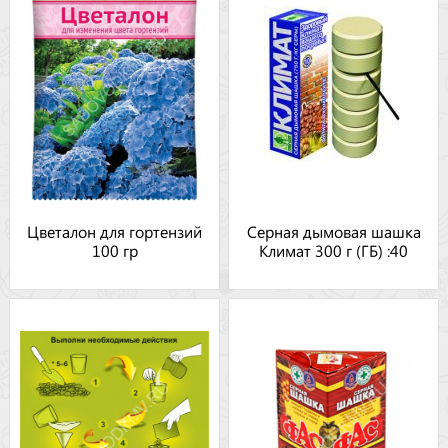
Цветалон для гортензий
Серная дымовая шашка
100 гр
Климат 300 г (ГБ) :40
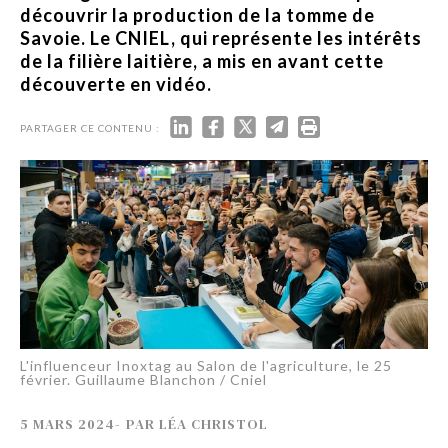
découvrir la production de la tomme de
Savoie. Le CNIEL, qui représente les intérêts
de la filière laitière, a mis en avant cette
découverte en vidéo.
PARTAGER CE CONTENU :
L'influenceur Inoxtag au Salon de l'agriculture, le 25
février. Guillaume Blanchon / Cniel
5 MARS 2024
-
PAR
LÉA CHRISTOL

- - -

■ AIM OF THE TASK: What you return must match the records line for line, with the pictures left out.

■ EXERCISE SOLUTION:
Цветалон для гортензий
Серная дымовая шашка
100 гр
Климат 300 г (ГБ) :40
découvrir la production de la tomme de
Savoie. Le CNIEL, qui représente les intérêts
de la filière laitière, a mis en avant cette
découverte en vidéo.
PARTAGER CE CONTENU :
L'influenceur Inoxtag au Salon de l'agriculture, le 25
février. Guillaume Blanchon / Cniel
5 MARS 2024
-
PAR
LÉA CHRISTOL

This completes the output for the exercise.